Determinar cuáles son las causas que han llevado al derrumbe de los regímenes del este de Europa es una tarea compleja, como lo es todo aquello que se encuentra en la esfera del conocimiento social. Si además añadimos a esto la cercanía temporal e incluso el propio hecho de que aún se está viviendo el proceso de cambios y que, por lo tanto, no se han perfilado en muchos casos sus consecuencias finales, la complejidad aumenta. El ejemplo que nos puede resultar más evidente es el de la actual Rusia, la base de la antigua URSS, donde la inestabilidad general que vive (problemas políticos y económicos que se mezclan junto a problemas territoriales) nos impide vislumbrar con claridad su futuro.
Sin menospreciar estas dificultades, podemos destacar tres grandes vías de explicación: la primera de ellas se basa en la irracionalidad natural que tiene el socialismo como sistema y que inevitablemente le aboca a su fracaso. Se preocupan ante todo de definir los rasgos con los que se ha presentado el sistema históricamente (preponderancia de la propiedad colectiva, limitaciones a la libertad de las personas, ausencia de representatividad democrática, etc.) y, dado que oficialmente era considerado como tal por sus ideólogos y dirigentes, era sencillo presentar a los regímenes habidos a lo largo del siglo como la ilustración más diáfana de cómo es y cómo se comporta dicho sistema. Su derrumbe es la prueba más clara de la irracionalidad sobre la que estaban construidos, sin menospreciar el componente maniqueísta sobre el que se construía dicha argumentación: el triunfo del bien sobre el mal. Esta vía de interpretación encuentra sus defensores claramente entre los partidarios del liberalismo, tanto político como económico. Admiten el término socialismo para denominar a dichos regímenes, pero utilizan con más frecuencia el de comunismo.

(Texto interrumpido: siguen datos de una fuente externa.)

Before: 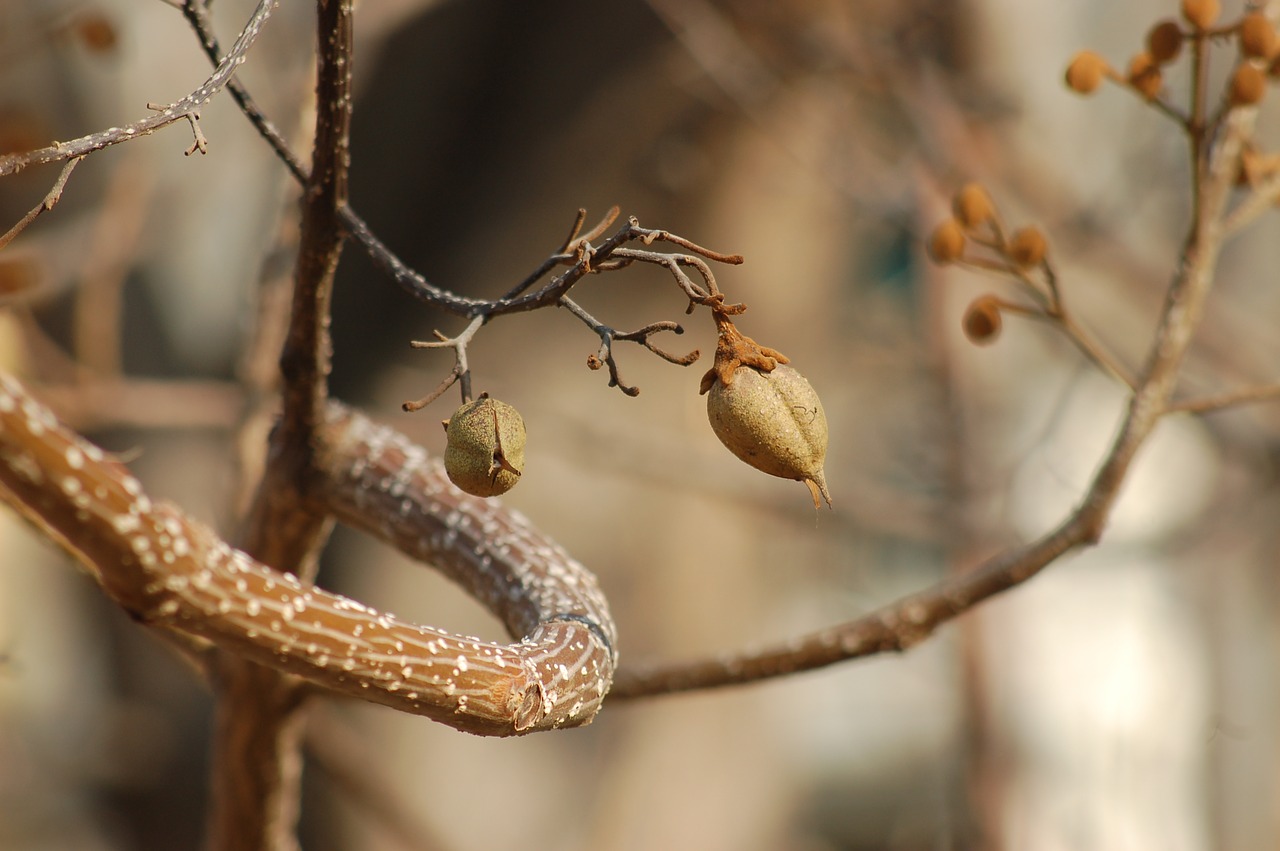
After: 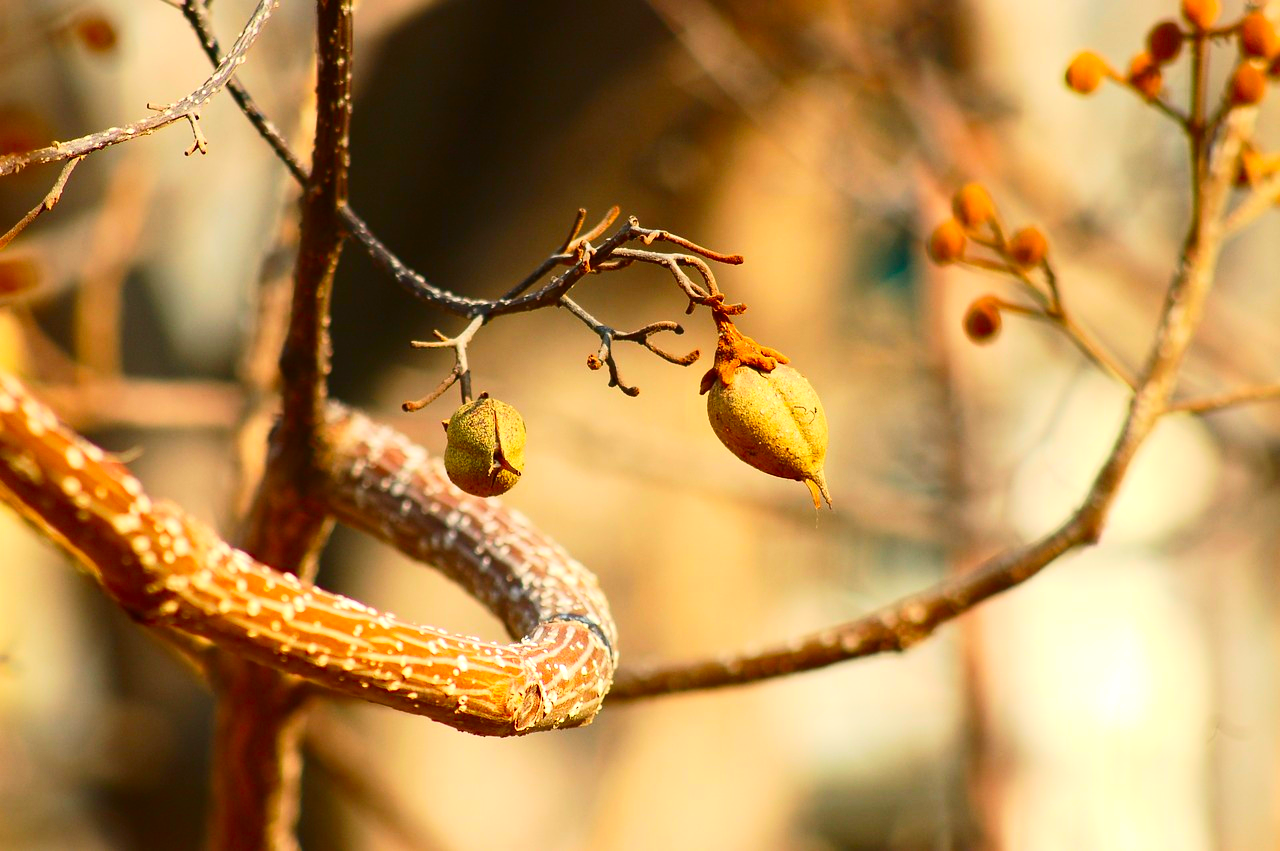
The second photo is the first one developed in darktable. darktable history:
exposure: black level correction 0, exposure 0.5 EV, compensate highlight preservation false
contrast brightness saturation: contrast 0.26, brightness 0.02, saturation 0.87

Una segunda vía de explicación está basada en lo no apropiado que resulta identificar a dichos regímenes con el socialismo: su naturaleza estaba lejos de serlo, por lo que no sólo basta con establecer los rasgos del sistema surgido históricamente, sino interpretarlos en relación al pensamiento socialista. A pesar de los objetivos trazados en los primeros momentos de su formación, con el tiempo se fueron trastocando, por lo que existía una contradicción entre la realidad del sistema y lo que oficialmente se proclamaba, que finalmente se resolvió con su fracaso, ante la imposibilidad de resolver los problemas y los retos que se le presentaban. Entre éstos se encontrarían ciertos elementos irracionales, falta de democracia real, desventaja en la competencia con la otra superpotencia, etc. Dentro de esta vía de explicación hay que incluir principalmente a personas que ven en el socialismo como algo deseable y posible.
La tercera vía habría que relacionarla con aquellas personas que se han sentido identificados, en mayor o menor grado, con los regímenes del este de Europa y continúan haciéndolo con algunos de los que aún hoy perviven. No existe acuerdo sobre cuáles han sido las causas que han provocado el derrumbamiento del sistema, si bien podríamos destacar entre ellas a dos: las dificultades económicas (derivadas de errores del sistema, la competencia con los EEUU, etc.) y la traición de sus principales dirigentes. Los acontecimientos dramáticos que están viviendo esos países se consideran como pruebas del error de pretender cambiar un sistema que funcionaba y ofrecía cierto bienestar y tranquilidad a la población.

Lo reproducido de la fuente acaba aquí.